На факультете мы с Игорем не появлялись по два-три дня. Вставали поздно, и он приносил мне в постель чашку кофе. Единственное, что он умел готовить. Сколько я ни билась, не смогла научить его хотя бы жарить картошку или разогревать полуфабрикаты.
Не помню, чтобы мы что-то ели, кроме черного хлеба с постным маслом, иногда бутербродов. И есть не хотелось. Кофе пили ведрами. Удивляюсь, как я не заболела, не сгорела дотла в этом пожаре.
По квартире
Если Игорь отлучался по делам и я оставалась одна, то обычно сидела у окна, глядя на заснеженный парк, и ни о чем не думала. То, что меня переполняло, можно было назвать ощущением полноты бытия. И разве могли с ним тягаться угрызения совести или тревоги по поводу экзаменов?
Я носила на пальце кольцо и готовилась к свадьбе. Общественное мнение меня не волновало. И только молчаливое осуждение одного человека могло заставить меня покраснеть. Если бы отец узнал о моем неблагоразумном поведении, я, кажется, провалилась бы сквозь землю от стыда.

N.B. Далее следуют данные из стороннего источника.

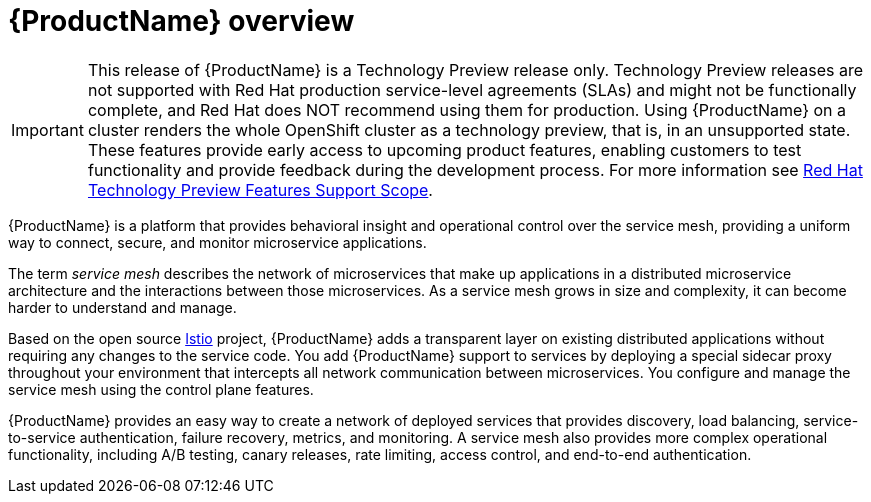 ////
Module included in the following assemblies:
- servicemesh-install.adoc
- servicemesh-release-notes.adoc
////

[id="ossm-servicemesh-overview_{context}"]
= {ProductName} overview


[IMPORTANT]
====
This release of {ProductName} is a Technology Preview release only. Technology Preview releases are not supported with Red Hat production service-level agreements (SLAs) and might not be functionally complete, and Red Hat does NOT recommend using them for production. Using {ProductName} on a cluster renders the whole OpenShift cluster as a technology preview, that is, in an unsupported state. These features provide early access to upcoming product features, enabling customers to test functionality and provide feedback during the development process. For more information see link:https://access.redhat.com/support/offerings/techpreview/[Red Hat Technology Preview Features Support Scope].
====

{ProductName} is a platform that provides behavioral insight and operational control over the service mesh, providing a uniform way to connect, secure, and monitor microservice applications.

The term _service mesh_ describes the network of microservices that make up applications in a distributed microservice architecture and the interactions between those microservices. As a service mesh grows in size and complexity, it can become harder to understand and manage.

Based on the open source https://istio.io/[Istio] project, {ProductName} adds a transparent layer on existing distributed applications without requiring any changes to the service code. You add {ProductName} support to services by deploying a special sidecar proxy throughout your environment that intercepts all network communication between microservices. You configure and manage the service mesh using the control plane features.

{ProductName} provides an easy way to create a network of deployed services that provides discovery, load balancing, service-to-service authentication, failure recovery, metrics, and monitoring. A service mesh also provides more complex operational functionality, including A/B testing, canary releases, rate limiting, access control, and end-to-end authentication.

Что касается экзаменов. Как только мы поселились вместе на «Измайловской», я перестала быть добросовестной студенткой. Учеба отошла куда-то на третий, четвертый, на самый задний план. Как говаривала Аська: личнуха заела. Я окунулась в личнуху с головой, в свою личную, любовную, семейную жизнь. Сначала была возлюбленной, потом хорошей, заботливой женой, готовила мужу обеды, стирала, гладила. К тому же ходила каждый день на службу.
В ту зимнюю сессию я не сдавала зачеты и экзамены, а с натугой спихивала их. Появились тройки и хвосты. Хвосты я продолжала сдавать в феврале и марте. Игорь мне помогал. У меня были свои планы на будущее: работа в каком-нибудь женском журнале, если повезет. Можно было попробовать себя в журналистике. Я писала стихи и мечтала показать их одному поэту, возглавившему литературную студию у нас в Малаховке. Со всем этим было разом покончено на много лет. Я долго жила только ради Игоря.

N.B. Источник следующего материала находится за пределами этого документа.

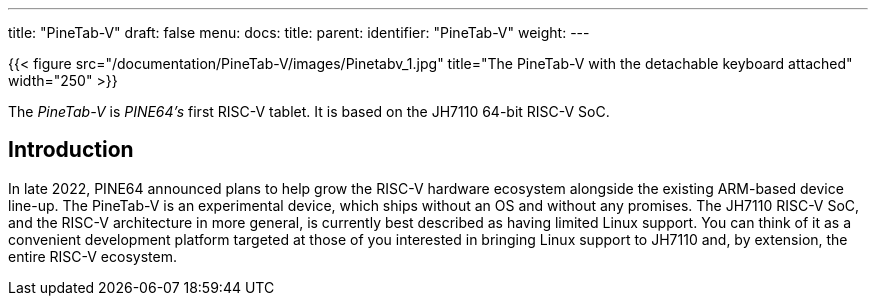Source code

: ---
title: "PineTab-V"
draft: false
menu:
  docs:
    title:
    parent:
    identifier: "PineTab-V"
    weight:
---

{{< figure src="/documentation/PineTab-V/images/Pinetabv_1.jpg" title="The PineTab-V with the detachable keyboard attached" width="250" >}}

The _PineTab-V_ is _PINE64's_ first RISC-V tablet. It is based on the JH7110 64-bit RISC-V SoC.

== Introduction

In late 2022, PINE64 announced plans to help grow the RISC-V hardware ecosystem alongside the existing ARM-based device line-up. The PineTab-V is an experimental device, which ships without an OS and without any promises. The JH7110 RISC-V SoC, and the RISC-V architecture in more general, is currently best described as having limited Linux support. You can think of it as a convenient development platform targeted at those of you interested in bringing Linux support to JH7110 and, by extension, the entire RISC-V ecosystem.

Наш медовый месяц длился очень долго, почти год, включая те два месяца до свадьбы, которые мы прожили в Измайлове. Именно в эти дни Игорь неузнаваемо изменился. Такого Игоря мне уже больше не довелось видеть. Сам он как-то изрек, глядя на себя в зеркало:
— Я, кажется, здорово поглупел. Раньше замечал, как другие глупеют, влюбившись, но думал, меня это не коснется.

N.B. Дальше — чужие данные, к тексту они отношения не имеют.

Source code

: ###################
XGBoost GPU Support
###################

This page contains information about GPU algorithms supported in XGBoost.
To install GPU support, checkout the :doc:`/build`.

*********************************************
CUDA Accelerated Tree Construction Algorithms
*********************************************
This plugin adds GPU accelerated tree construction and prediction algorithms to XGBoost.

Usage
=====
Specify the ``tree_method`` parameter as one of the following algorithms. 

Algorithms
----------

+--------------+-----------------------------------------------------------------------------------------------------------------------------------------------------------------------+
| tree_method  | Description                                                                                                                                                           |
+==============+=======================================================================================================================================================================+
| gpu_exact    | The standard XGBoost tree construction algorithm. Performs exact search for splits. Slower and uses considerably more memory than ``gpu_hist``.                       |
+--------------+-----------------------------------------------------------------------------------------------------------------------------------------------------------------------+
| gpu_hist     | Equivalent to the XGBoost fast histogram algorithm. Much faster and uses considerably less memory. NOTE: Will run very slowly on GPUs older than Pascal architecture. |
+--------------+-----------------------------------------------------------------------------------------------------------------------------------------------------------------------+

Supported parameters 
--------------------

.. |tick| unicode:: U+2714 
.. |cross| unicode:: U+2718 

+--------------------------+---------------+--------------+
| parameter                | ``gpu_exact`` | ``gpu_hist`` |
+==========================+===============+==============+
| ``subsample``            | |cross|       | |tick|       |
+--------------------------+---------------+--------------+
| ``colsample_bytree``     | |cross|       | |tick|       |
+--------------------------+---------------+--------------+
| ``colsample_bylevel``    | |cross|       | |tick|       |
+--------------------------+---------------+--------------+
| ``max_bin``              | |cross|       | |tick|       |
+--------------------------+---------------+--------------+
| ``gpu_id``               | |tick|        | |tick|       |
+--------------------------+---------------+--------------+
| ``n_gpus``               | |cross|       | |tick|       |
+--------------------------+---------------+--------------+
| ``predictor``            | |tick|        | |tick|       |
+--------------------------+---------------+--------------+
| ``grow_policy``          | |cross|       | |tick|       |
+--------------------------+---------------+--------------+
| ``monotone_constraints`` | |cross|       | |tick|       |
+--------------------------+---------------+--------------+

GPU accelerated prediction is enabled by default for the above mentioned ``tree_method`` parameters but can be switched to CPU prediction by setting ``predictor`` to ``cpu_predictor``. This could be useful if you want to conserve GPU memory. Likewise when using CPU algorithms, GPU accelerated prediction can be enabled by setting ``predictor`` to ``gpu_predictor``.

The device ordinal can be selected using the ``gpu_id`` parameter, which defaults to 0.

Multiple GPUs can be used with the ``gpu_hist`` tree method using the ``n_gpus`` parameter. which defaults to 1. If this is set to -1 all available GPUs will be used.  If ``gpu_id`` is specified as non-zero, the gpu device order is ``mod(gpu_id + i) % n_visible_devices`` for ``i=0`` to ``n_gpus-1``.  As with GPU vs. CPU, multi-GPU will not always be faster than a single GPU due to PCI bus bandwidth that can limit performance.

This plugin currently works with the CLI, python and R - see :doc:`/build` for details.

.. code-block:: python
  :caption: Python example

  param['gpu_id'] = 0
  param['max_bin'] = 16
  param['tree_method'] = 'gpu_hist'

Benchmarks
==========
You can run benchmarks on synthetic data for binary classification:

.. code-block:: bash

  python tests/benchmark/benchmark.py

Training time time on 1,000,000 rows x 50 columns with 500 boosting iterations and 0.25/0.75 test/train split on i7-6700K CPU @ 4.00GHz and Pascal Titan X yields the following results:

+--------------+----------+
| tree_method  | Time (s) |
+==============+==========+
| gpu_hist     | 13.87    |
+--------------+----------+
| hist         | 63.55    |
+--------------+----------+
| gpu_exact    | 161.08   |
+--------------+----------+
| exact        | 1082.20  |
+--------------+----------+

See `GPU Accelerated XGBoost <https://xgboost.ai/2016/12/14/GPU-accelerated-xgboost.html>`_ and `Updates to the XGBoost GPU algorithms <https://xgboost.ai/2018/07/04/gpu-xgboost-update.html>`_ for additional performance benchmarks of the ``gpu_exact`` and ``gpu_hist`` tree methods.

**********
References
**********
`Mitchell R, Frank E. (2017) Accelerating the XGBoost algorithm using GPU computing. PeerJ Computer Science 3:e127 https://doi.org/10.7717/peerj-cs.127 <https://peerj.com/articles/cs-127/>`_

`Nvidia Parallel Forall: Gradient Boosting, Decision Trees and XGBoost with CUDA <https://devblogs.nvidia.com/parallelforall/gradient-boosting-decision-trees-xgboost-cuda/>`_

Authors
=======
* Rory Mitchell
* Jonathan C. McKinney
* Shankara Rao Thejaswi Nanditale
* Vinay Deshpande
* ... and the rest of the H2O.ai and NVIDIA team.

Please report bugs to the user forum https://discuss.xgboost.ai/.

— Значит, тебе полезно поглупеть. Таким ты мне больше нравишься, — утешила я его. — Ты как будто смягчился душой, опростился.
Главное — он вдруг заговорил. Те слова, которые казались ему такими избитыми и затасканными, полились рекой. Очень долго я не слышала о том, как ему необходима. Только — «люблю, обожаю, схожу с ума». Каждый день я получала маленькие и большие подарки: кусочек душистого мыла, шарфик, колготки, цветы и другие мелочи. Может быть, сегодня эти подарки кому-то покажутся смешными и убогими. Тем, кто забыл, что в то время мыло и стиральный порошок выдавались по талонам и за всякой ерундой тут же выстраивались длинные очереди.